Other States, including Florida, Ahead of Colorado in Expanding Attainable Housing

While the More Housing Now bill was defeated in the Colorado legislature last month, the need for housing continues to plague Colorado, particularly in busy mountain towns and the cities along the Front Range. It is certain that some of the measures in this bill will be part of next year’s legislative session. 

Other states have taken action after realizing that cities themselves—their land use regulations, their expensive, long approval process and the ease with which neighborhoods defeat new housing—are the chief obstacles to the expansion of reasonably priced housing. 

  • Iowa, Oregon and Washington all now prohibit local occupancy restrictions based—as Boulder’s limit is—on family status. State courts already previously struck down such restrictions in California, Michigan, New Jersey, and New York.
  • Florida is preempting local control to expand affordable housing in commercial, industrial or mixed-use zones. Florida also permits housing to be developed at the highest density permitted within the municipality, preempting local government rules on zoning and building heights under some circumstances as well.
  • Oregon, California, Vermont, Maine, and Washington all allow more units in single-family zones.

Local land use restrictions have consequences far beyond just impeding the construction of additional homes. The restrictions have significant negative impacts on the environment, economic growth, income inequality, social mobility, transportation choices, racial integration, and the health of families. There is a lot of land available within existing urban growth boundaries to create more housing. To the extent housing can be developed within existing borders, it prevents further sprawl. But nearly all of the available land for residential development within urban areas is dedicated to single-family houses. The owners, while often professing support for affordable housing, just don’t want it here: in their backyard.

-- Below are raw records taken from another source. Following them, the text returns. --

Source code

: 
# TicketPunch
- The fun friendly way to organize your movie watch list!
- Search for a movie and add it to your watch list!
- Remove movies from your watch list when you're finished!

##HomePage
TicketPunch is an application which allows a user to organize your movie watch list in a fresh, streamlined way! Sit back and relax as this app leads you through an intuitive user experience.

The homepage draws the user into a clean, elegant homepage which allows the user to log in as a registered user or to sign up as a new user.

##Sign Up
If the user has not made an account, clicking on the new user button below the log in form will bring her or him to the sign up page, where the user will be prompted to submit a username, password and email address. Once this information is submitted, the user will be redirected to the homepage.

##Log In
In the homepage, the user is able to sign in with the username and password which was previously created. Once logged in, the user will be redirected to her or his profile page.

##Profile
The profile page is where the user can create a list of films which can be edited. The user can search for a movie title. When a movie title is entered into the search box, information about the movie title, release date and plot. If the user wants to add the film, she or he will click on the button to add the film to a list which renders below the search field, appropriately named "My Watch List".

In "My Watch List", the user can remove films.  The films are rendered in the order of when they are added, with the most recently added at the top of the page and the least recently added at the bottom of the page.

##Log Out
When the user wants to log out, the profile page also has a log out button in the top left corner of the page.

Boulder City Council and Mayor Aaron Brockett, uniquely among Colorado municipalities, engaged in a discussion of statewide solutions to the housing crisis that were advanced in the General Assembly this year by Governor Polis and sponsors of theMore Housing Now, Senate bill SB13-213. This bill proposed a number of changes to increase the supply of housing. It would have required local jurisdictions to perform a housing needs assessment, permit ADUs on all single-family lots, reduce required parking, and increase density and middle-income housing, especially along transportation corridors.

It cannot be predicted in what form Governor Polis and the General Assembly will choose to tackle housing in 2024. But change will come in reaction to the hydraulic pressure of the housing crisis. And the Boulder City Council deserves credit for stepping out on this issue and asking to work with the legislature and Governor’s office to craft stateside solutions that will help expand attainable housing within our existing cities, avoiding the environmental cost of forcing new housing onto forests, fields, and hillsides that are far from urban centers.

Colorado eventually will have to follow the lead that has been taken in other states by implementing some of the provisions that were contained in SB23-213.